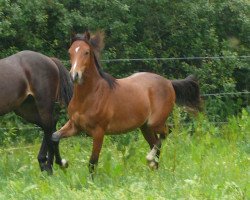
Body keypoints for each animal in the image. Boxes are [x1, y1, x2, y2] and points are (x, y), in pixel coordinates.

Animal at [51, 31, 201, 175]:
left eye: (86, 52)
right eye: (70, 52)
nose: (74, 75)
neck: (89, 96)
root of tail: (169, 82)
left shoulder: (98, 132)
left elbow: (92, 162)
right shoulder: (75, 126)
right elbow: (54, 137)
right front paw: (63, 163)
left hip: (155, 123)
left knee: (167, 132)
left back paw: (150, 159)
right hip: (145, 127)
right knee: (156, 142)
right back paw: (154, 170)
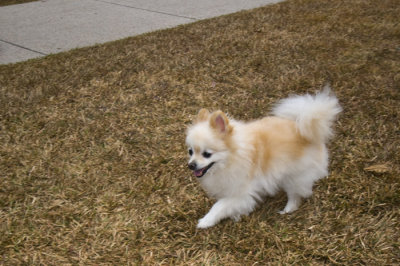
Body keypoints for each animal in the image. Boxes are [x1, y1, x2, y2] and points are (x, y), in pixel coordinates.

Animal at [186, 88, 342, 229]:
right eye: (190, 151)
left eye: (207, 154)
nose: (191, 165)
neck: (232, 156)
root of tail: (304, 130)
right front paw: (237, 214)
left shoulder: (241, 192)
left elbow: (219, 206)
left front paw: (206, 221)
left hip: (295, 175)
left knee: (295, 195)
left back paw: (288, 209)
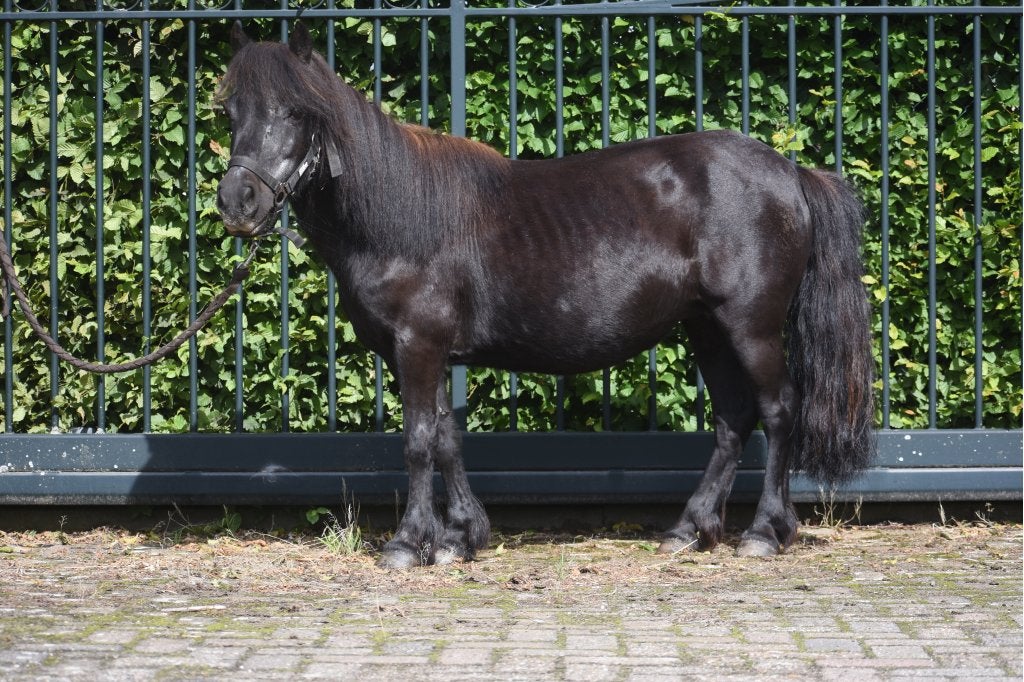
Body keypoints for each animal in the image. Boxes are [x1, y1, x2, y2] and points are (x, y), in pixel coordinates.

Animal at [215, 21, 875, 569]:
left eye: (294, 111)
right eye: (230, 111)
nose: (236, 203)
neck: (400, 215)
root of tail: (791, 173)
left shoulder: (418, 345)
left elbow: (419, 441)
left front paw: (408, 543)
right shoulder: (430, 352)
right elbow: (448, 438)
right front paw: (461, 537)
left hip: (750, 326)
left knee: (778, 410)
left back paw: (764, 532)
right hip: (706, 328)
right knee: (733, 418)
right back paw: (689, 530)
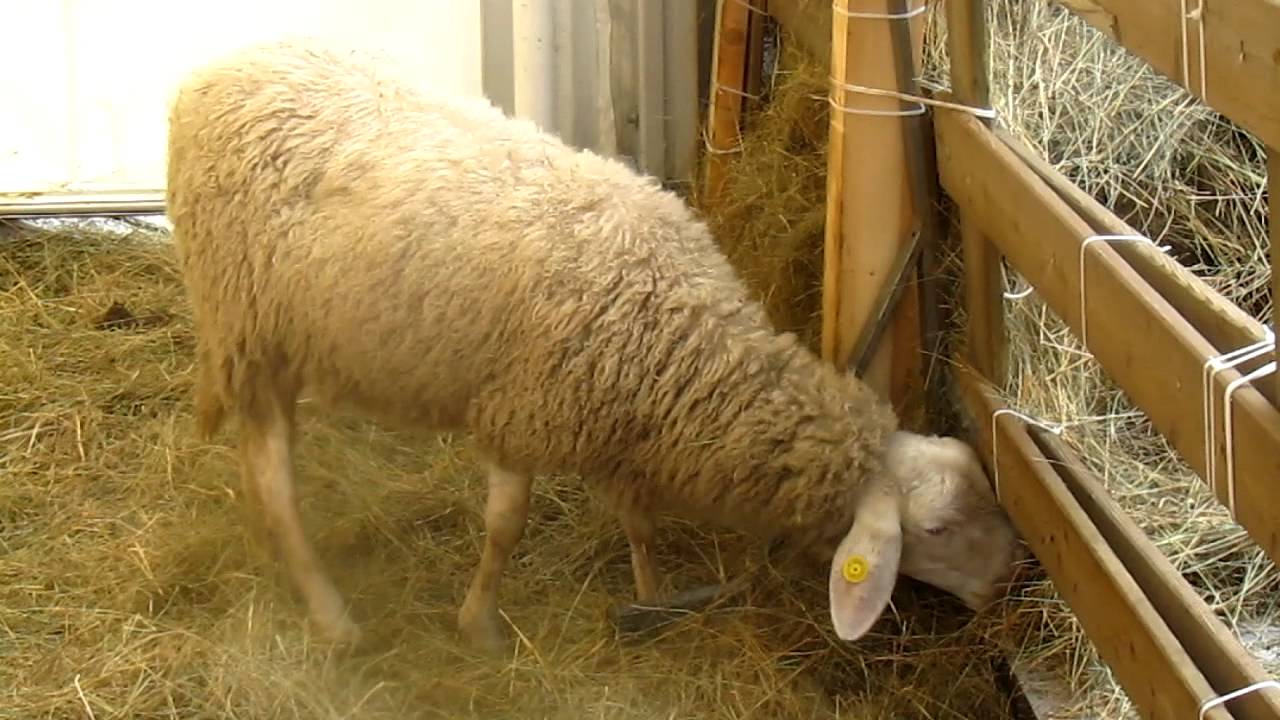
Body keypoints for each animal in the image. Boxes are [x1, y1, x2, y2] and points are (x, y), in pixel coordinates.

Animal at [165, 39, 1026, 651]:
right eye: (937, 531)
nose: (1010, 583)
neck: (681, 338)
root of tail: (214, 72)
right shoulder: (520, 411)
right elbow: (506, 528)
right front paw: (479, 625)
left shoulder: (620, 428)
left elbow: (639, 519)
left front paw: (651, 592)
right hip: (246, 326)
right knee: (272, 473)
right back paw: (331, 614)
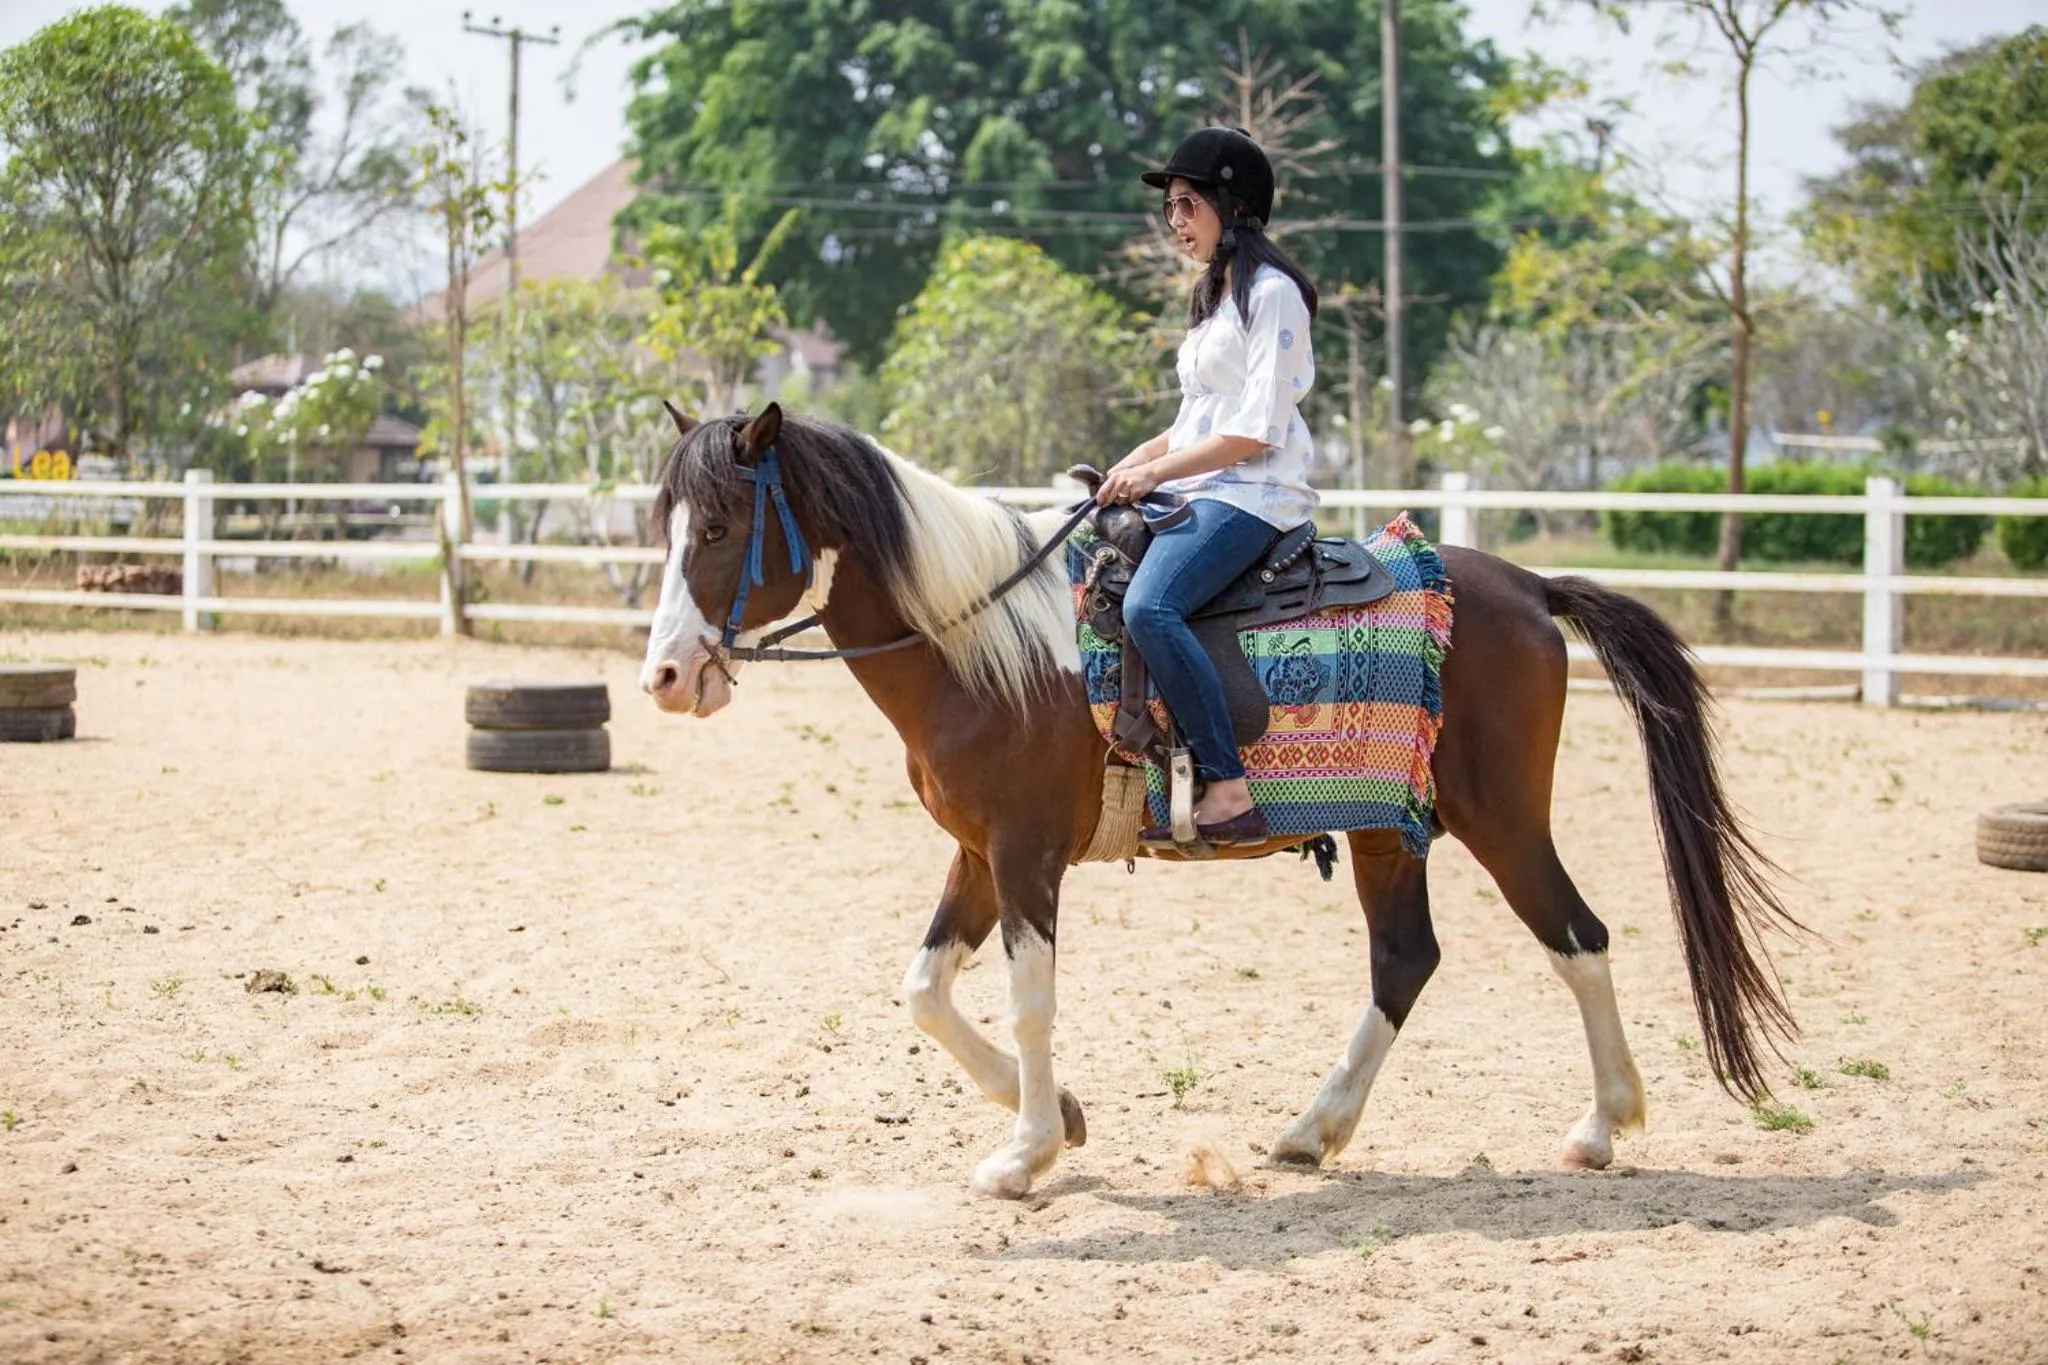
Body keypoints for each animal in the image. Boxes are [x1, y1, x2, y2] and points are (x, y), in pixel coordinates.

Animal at [639, 401, 1797, 1200]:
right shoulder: (976, 854)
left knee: (1577, 937)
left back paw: (1602, 1126)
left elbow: (1027, 998)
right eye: (666, 526)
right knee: (1405, 960)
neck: (988, 645)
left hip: (1500, 819)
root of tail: (1524, 587)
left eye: (722, 526)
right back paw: (1311, 1130)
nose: (665, 677)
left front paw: (1024, 1154)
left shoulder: (1023, 854)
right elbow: (923, 990)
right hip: (1389, 832)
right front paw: (1059, 1113)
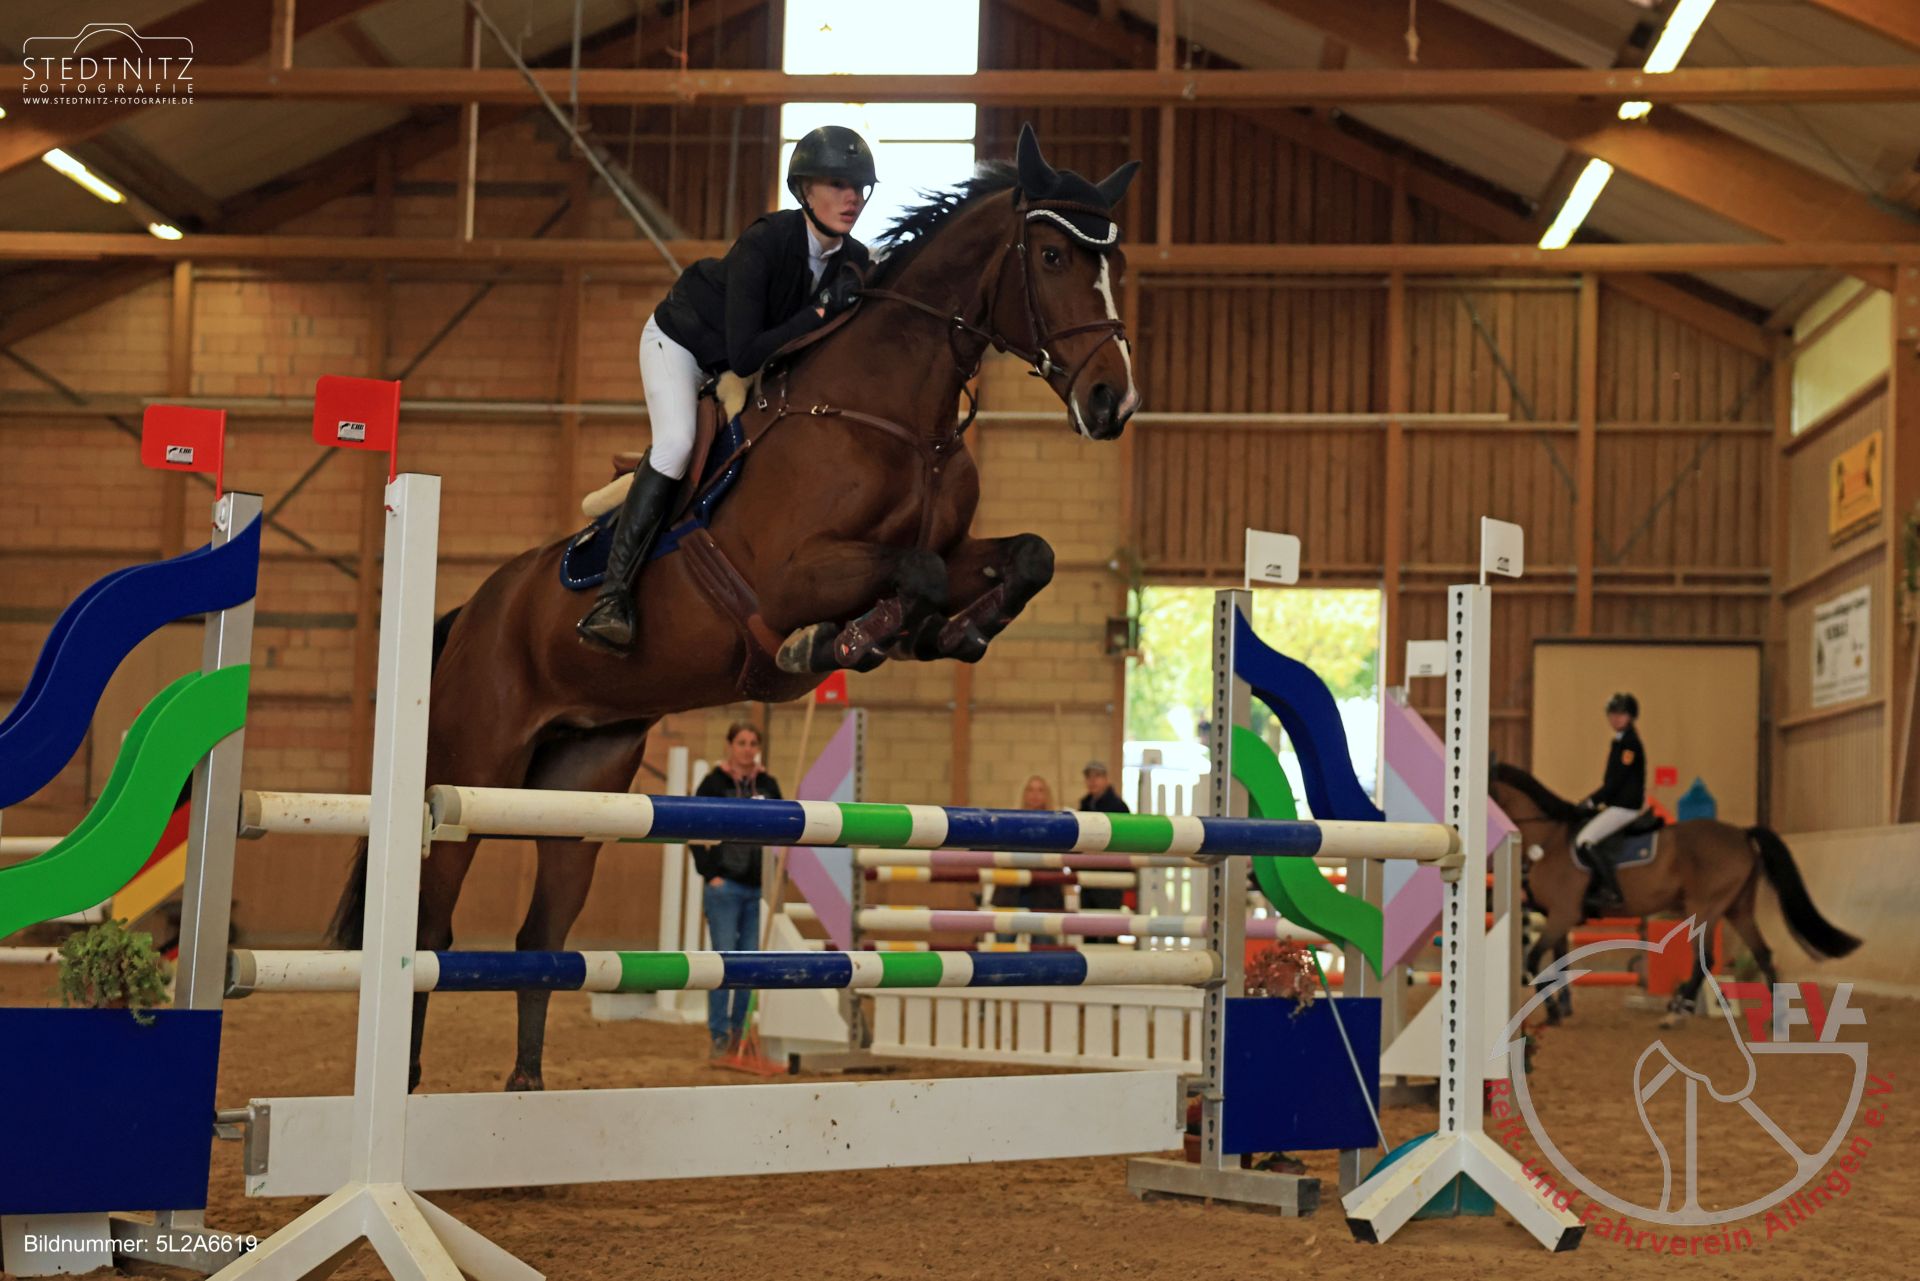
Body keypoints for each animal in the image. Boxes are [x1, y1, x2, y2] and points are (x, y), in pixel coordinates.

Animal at [330, 126, 1143, 1091]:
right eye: (1052, 257)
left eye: (1114, 263)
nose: (1114, 401)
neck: (893, 412)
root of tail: (472, 612)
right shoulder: (792, 575)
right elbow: (911, 574)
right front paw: (841, 641)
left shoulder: (957, 546)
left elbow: (1026, 556)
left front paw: (956, 630)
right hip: (471, 767)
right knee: (430, 922)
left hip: (581, 782)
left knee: (541, 937)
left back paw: (526, 1088)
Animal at [1490, 763, 1860, 1024]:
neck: (1549, 838)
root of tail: (1741, 834)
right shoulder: (1555, 916)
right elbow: (1548, 962)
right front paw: (1557, 1009)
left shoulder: (1562, 913)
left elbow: (1533, 961)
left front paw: (1552, 1013)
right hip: (1736, 909)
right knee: (1762, 953)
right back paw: (1774, 1018)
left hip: (1704, 907)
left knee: (1705, 959)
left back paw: (1677, 1011)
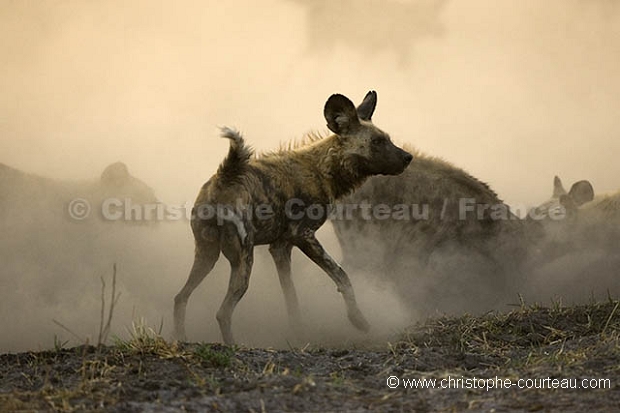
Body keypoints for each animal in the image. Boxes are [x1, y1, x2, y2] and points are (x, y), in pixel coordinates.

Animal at [173, 91, 412, 344]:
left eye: (387, 139)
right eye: (377, 142)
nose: (408, 157)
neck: (323, 168)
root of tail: (224, 177)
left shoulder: (280, 247)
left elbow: (291, 298)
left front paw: (298, 333)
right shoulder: (304, 236)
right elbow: (342, 276)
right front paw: (358, 321)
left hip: (207, 256)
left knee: (181, 297)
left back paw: (181, 338)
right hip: (243, 260)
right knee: (223, 312)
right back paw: (232, 346)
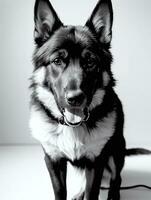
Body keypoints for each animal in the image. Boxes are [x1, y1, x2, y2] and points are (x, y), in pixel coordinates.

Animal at [29, 0, 150, 200]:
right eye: (57, 60)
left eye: (90, 62)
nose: (75, 98)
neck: (72, 127)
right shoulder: (53, 160)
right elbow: (60, 191)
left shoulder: (96, 161)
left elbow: (92, 191)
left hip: (116, 150)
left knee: (116, 178)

__________

WHAT IS BEING ASKED. Line by line, check the listing above for the string "root" and say how many lines have it, giving the number alone.

SOLUTION TO THIS PROBLEM. 8